**Required work**: The copy should hold exactly the lines below from the one that contains "Table 2. Comparisons" through the one that contains "FIGURE 16 |" and nothing else, so no pictures.

**Task inputs**:
######
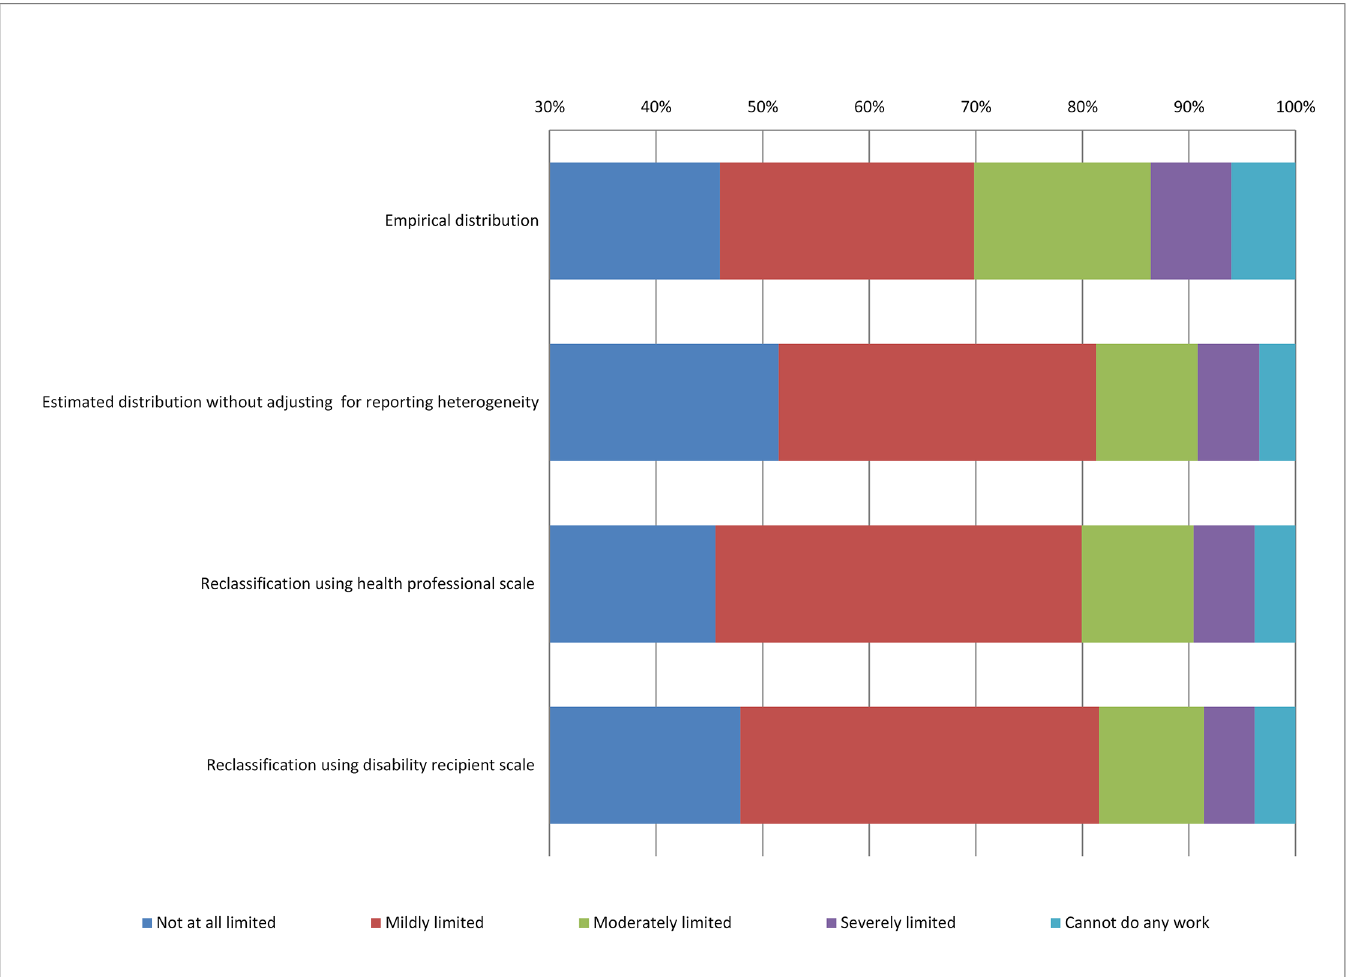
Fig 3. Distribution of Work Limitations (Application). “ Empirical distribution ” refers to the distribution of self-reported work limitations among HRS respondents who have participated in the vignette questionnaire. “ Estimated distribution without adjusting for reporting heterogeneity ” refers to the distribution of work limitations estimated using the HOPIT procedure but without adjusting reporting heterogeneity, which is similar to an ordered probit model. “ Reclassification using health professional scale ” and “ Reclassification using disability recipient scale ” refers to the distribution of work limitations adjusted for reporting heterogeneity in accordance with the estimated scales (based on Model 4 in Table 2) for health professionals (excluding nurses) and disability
######
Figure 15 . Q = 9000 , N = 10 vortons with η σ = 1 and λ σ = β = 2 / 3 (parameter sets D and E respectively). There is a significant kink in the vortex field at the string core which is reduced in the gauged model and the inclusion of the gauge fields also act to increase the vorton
######
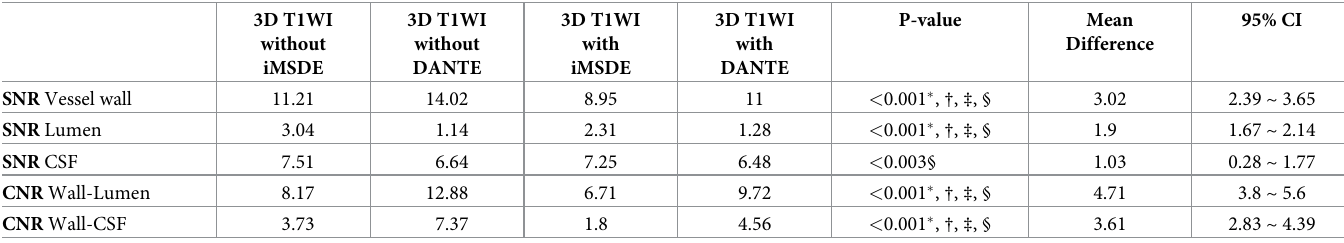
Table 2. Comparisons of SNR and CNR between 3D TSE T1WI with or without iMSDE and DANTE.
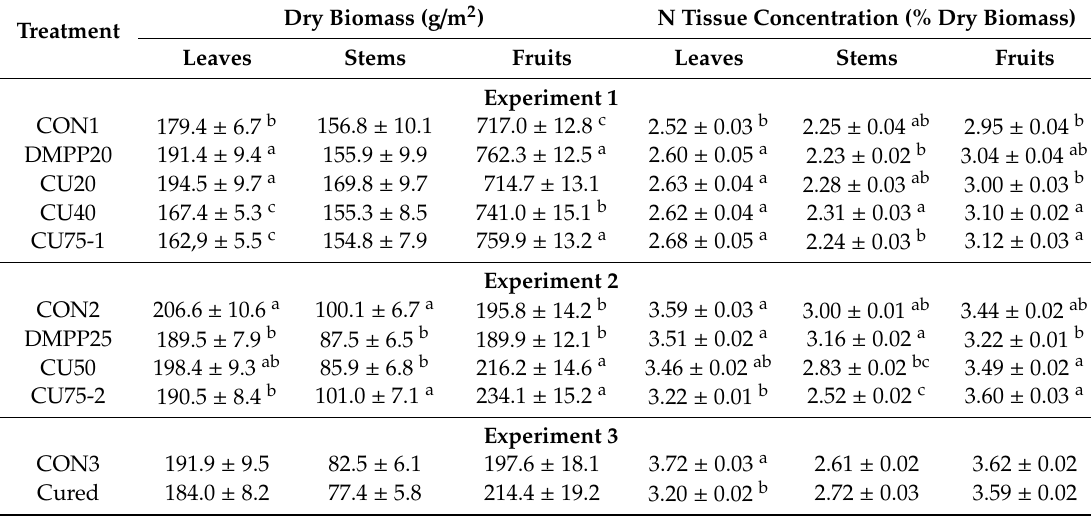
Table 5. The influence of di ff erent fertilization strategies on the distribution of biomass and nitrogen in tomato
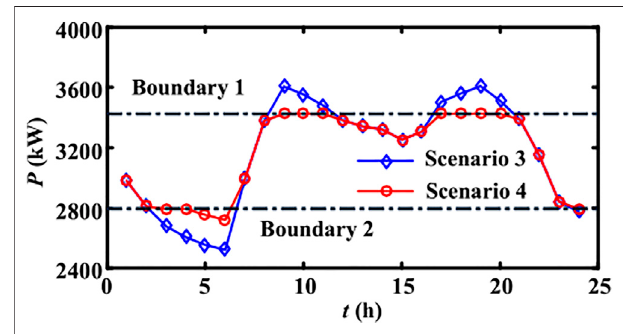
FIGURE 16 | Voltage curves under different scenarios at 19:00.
######
**Answer section**:
Table 2. Comparisons of SNR and CNR between 3D TSE T1WI with or without iMSDE and DANTE.
Table 5. The influence of di ff erent fertilization strategies on the distribution of biomass and nitrogen in tomato
FIGURE 16 | Voltage curves under different scenarios at 19:00.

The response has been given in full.